No tengo palabras
Lo siguiente de “grandísimo” puede ser “grandioso”; lo siguiente de “carísimo”, “inaccesible”.
Recuerdo haber oído de niño al joven presentador de un festival de fin de curso que, cuando estaba hablando del artista que intervendría a continuación, dijo: “No tengo palabras para describir su arte”. Me sorprendí en mi butaca de la fila tres y me dije para los adentros: “Pues vaya un presentador, si no tiene palabras”. Pero un directivo del colegio, sentado en la fila dos, comentó con su vecino: “Qué buen presentador es este chico”. Entendí entonces que en ese oficio se usaban fórmulas absurdas que un presentador necesitaba conocer para que le considerasen un buen presentador. Y que “no tengo palabras” era sin duda una de ellas.

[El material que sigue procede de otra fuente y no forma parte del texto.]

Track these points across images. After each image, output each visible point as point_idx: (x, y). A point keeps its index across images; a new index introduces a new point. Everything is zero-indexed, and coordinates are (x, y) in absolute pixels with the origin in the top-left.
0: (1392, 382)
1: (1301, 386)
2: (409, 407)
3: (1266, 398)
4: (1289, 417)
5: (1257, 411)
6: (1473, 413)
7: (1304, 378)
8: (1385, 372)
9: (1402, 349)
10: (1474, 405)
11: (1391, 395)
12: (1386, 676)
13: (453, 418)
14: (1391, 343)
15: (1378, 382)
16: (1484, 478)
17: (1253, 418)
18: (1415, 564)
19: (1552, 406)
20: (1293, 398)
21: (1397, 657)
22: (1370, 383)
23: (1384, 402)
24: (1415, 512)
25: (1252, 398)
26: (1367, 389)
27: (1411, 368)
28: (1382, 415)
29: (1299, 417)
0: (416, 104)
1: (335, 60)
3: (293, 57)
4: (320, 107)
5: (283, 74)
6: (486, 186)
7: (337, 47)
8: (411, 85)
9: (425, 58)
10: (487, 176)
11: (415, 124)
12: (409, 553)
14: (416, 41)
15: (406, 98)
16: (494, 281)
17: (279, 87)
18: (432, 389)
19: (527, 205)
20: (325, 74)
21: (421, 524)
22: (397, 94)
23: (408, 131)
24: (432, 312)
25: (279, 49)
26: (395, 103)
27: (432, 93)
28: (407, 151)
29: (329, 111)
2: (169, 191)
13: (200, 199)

Pero años después empecé a cuestionar mi propia deducción, hasta decidir que “no tengo palabras”, lejos de constituir una frase inteligente, representaba un fracaso para quien ejerciera precisamente como profesional de las palabras. En un presentador, “no tengo palabras” equivalía a “no tengo fruta” en un frutero o a “no tengo libros” en una bibliotecaria.
Desde entonces desconfío también del traductor que señala un término como intraducible o del periodista que califica de “indescriptible” una situación.

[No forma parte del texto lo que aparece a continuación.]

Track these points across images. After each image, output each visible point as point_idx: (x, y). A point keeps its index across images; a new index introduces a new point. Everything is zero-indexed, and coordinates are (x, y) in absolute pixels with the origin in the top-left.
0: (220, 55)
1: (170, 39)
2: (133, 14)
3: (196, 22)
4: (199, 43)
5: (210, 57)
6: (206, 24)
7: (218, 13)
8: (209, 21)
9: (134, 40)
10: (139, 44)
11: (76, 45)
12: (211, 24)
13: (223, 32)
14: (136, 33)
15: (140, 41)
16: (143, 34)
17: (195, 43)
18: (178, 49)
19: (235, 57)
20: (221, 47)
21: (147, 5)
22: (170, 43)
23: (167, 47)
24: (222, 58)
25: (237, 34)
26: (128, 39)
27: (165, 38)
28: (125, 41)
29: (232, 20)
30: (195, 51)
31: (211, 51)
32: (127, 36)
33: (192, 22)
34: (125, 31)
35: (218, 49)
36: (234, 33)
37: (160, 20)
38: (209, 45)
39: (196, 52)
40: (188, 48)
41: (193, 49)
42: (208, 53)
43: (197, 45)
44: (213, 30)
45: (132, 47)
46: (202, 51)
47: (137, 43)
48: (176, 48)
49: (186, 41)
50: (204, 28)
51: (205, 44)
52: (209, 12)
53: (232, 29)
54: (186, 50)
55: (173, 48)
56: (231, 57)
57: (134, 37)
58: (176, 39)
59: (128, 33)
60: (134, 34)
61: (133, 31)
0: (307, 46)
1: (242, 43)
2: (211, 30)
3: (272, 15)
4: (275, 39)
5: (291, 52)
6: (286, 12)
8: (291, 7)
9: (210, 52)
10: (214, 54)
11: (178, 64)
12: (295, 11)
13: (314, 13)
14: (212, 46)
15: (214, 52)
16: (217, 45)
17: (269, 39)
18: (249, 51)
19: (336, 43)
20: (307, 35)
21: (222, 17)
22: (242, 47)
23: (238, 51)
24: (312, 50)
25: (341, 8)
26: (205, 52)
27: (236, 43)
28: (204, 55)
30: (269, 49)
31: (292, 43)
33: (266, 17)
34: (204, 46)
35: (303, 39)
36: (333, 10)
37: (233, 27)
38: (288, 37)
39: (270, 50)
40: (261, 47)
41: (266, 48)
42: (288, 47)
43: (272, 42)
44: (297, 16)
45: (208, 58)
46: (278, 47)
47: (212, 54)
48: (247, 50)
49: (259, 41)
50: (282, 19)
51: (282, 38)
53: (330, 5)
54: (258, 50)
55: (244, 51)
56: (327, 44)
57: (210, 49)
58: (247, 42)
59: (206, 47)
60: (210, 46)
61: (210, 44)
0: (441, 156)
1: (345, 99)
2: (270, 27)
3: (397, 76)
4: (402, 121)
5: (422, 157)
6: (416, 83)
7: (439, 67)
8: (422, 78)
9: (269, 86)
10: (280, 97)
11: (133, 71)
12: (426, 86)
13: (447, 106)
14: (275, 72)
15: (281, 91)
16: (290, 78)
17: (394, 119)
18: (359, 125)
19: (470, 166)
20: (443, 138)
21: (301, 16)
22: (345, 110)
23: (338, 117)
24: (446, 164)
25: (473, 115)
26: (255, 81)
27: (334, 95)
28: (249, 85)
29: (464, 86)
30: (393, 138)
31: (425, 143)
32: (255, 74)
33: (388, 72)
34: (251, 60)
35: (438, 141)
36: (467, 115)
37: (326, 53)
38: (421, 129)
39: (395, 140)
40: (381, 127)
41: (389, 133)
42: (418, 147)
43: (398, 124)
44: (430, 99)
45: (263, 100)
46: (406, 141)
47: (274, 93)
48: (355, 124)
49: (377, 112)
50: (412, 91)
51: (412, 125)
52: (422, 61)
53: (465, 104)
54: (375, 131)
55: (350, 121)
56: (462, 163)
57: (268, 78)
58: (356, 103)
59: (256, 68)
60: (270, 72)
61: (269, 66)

Y en los últimos años me vengo topando a cada rato con dos frases hechas que me evocan todo eso.
Una es “y cuando digo todo, es todo”. O “ y cuando digo nadie, es nadie”. O “y cuando digo mucho, es mucho”. Entiendo que se usen coloquialmente, y que a los interlocutores les resulte útil esa vehemente contundencia. Pero si se la oigo a un presentador, aunque se trate de un festival de fin de curso, me pregunto si no le estará restando valor al significado de las palabras; o si en realidad será responsabilidad de todos (y cuando digo todos, es todos) el hecho de que ciertos vocablos necesiten una repetición para que no parezcan de menor cuantía. En este caso, más que no tener palabras lo que nos sucede es que no tenemos significados.

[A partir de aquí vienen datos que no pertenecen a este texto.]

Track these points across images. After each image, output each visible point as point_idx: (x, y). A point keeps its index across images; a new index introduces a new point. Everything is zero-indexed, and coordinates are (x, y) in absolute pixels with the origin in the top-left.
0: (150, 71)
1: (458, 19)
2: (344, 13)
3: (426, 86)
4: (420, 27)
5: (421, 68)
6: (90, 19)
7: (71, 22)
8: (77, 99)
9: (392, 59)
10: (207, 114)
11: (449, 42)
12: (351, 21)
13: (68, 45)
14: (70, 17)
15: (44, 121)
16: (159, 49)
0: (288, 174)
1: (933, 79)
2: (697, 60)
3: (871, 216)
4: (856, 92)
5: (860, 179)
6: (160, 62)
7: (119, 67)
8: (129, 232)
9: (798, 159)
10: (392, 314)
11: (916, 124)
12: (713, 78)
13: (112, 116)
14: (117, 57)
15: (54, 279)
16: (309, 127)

La segunda expresión reciente que sugiere esa supuesta incapacidad de la lengua para nombrar la idea que deseamos transmitir se oye hoy en día a cada rato: “Grande, no; lo siguiente”. “Caro, no; lo siguiente”. “Largo, no; lo siguiente”. Parece de nuevo que no tuviéramos recursos para elevar la gradación.
En la mayoría de los casos, “lo siguiente” es el superlativo: grandísimo, carísimo, muy largo. Caramba, no costaba tanto decirlo. Ahora bien, si se enuncia ya de entrada (“grandísimo, no: lo siguiente”), ¿qué es lo siguiente de grandísimo, larguísimo o muy caro?
El asunto se pone difícil si quien habla evita aparentar la edad que no tiene y desecha expresiones juveniles como “supergrande”, “hipercaro” o “megalargo”; o si le suenan demasiado ajenas opciones como “archicaro”, “extralargo” o “requetegrande”.
Pero el idioma siempre brinda soluciones. Lo siguiente de “grandísimo” puede ser “grandioso”, lo siguiente de “carísimo”, “inaccesible”; y para lo siguiente de “larguísimo” cabría acudir a “interminable”. A “buenísimo” le puede suceder “formidable”; a “sorprendidísimo” le superan “perplejo” o “estupefacto”; alguien que está “lo siguiente de tristísimo” puede sentirse “abatido” o “sobrecogida”; “colosal” o “gigantesco” elevan el grado de “grandísimo”… Y hallaremos otros adjetivos contundentes como “descomunal”, “eterna”, “bárbaro”, “tremendo”, “morrocotudo”…, todos ellos en el límite donde comienzan las exageraciones. Pero cualquier opción, incluida la desmesura, será mejor que no tener palabras, porque eso implica carecer de los recursos que nos sirven para argumentar, convencer, seducir, enamorar... o lo siguiente.